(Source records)
__________________________________________________

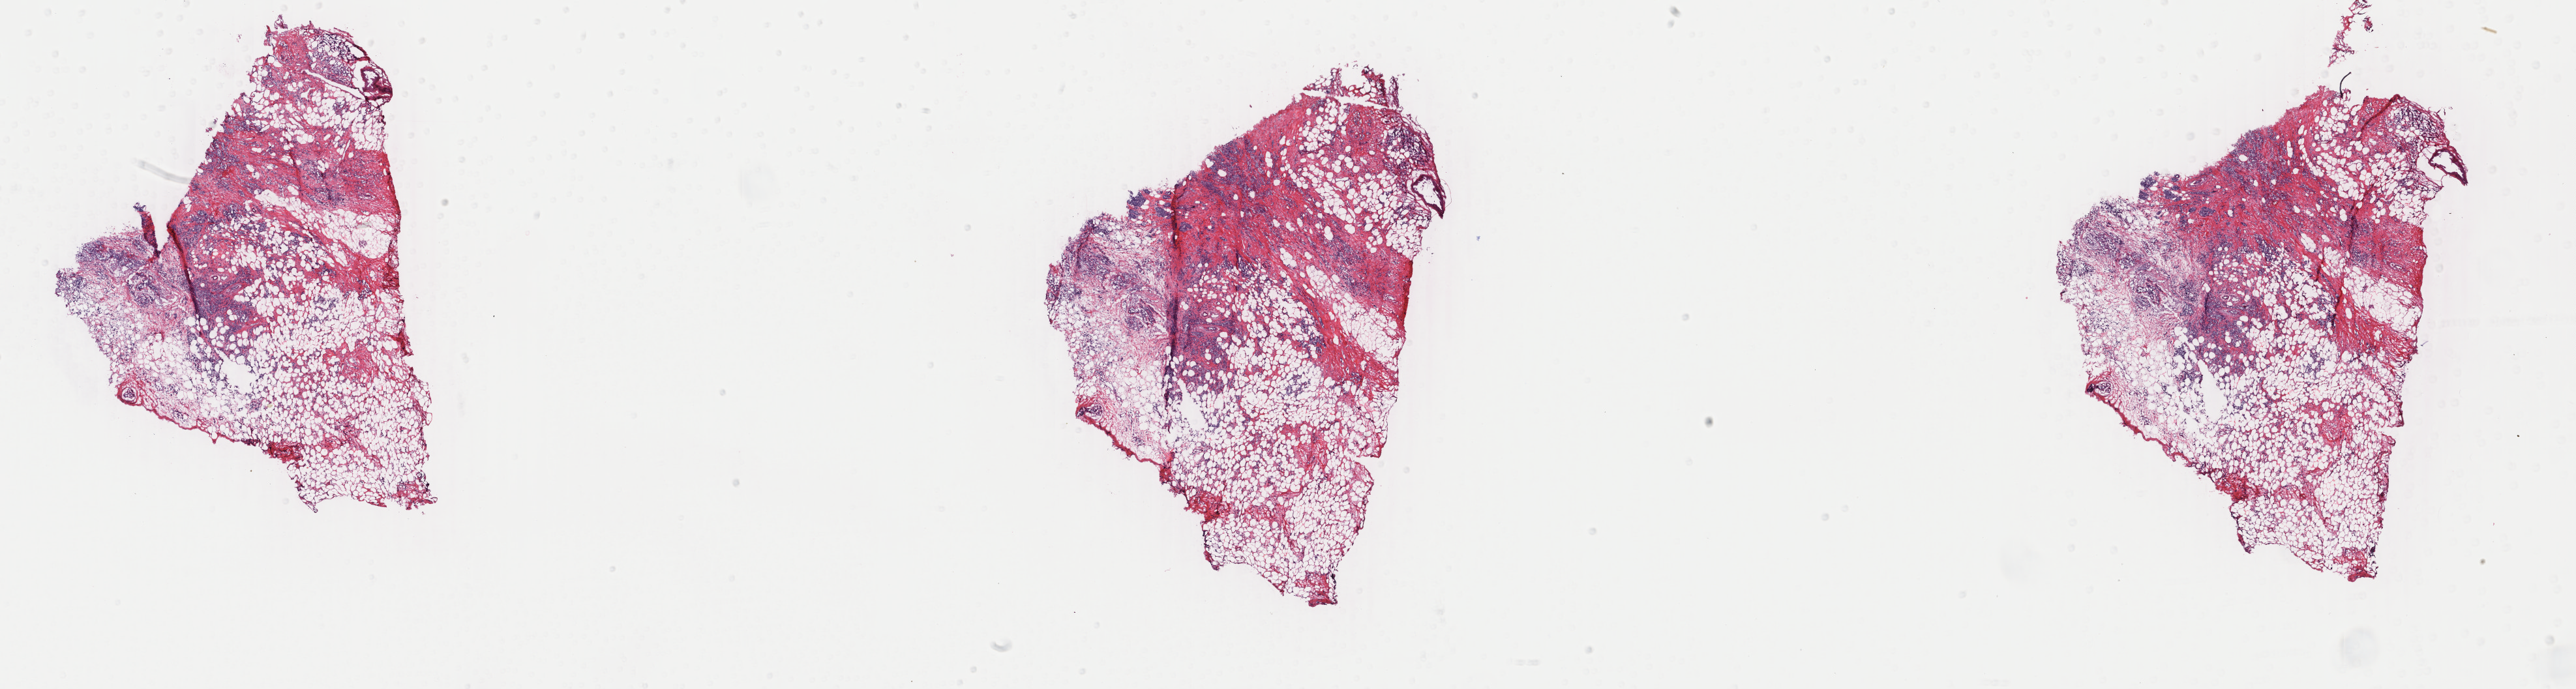
Whole-slide histology image, H&E-stained — whole scanned area (about 31.4 x 8.4 mm, slide scanned at 40x) shown as a low-resolution overview, frozen section from the top of the tissue portion, primary tumour sample from the breast. Patient sex: female. Pathologist review of this section (percent, as recorded): tumour cells 40%, tumour nuclei 50%, normal cells 0%, stromal cells 60%, necrosis 0%. Inflammatory infiltration, as recorded: lymphocyte infiltration 0%, monocyte infiltration 0%, neutrophil infiltration 0%.
- AJCC pathologic stage: IIB
- laterality: right
- diagnosis: Lobular carcinoma, NOS
- lymph nodes positive (case pathology): 0 of 11 examined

__________________________________________________

[AIM OF THE EXERCISE]: Starting from the line that contains "- laterality: right", transcribe each line to the end of the records above. Please add nothing.

[OUTPUT OF THE TASK]:
- laterality: right
- diagnosis: Lobular carcinoma, NOS
- lymph nodes positive (case pathology): 0 of 11 examined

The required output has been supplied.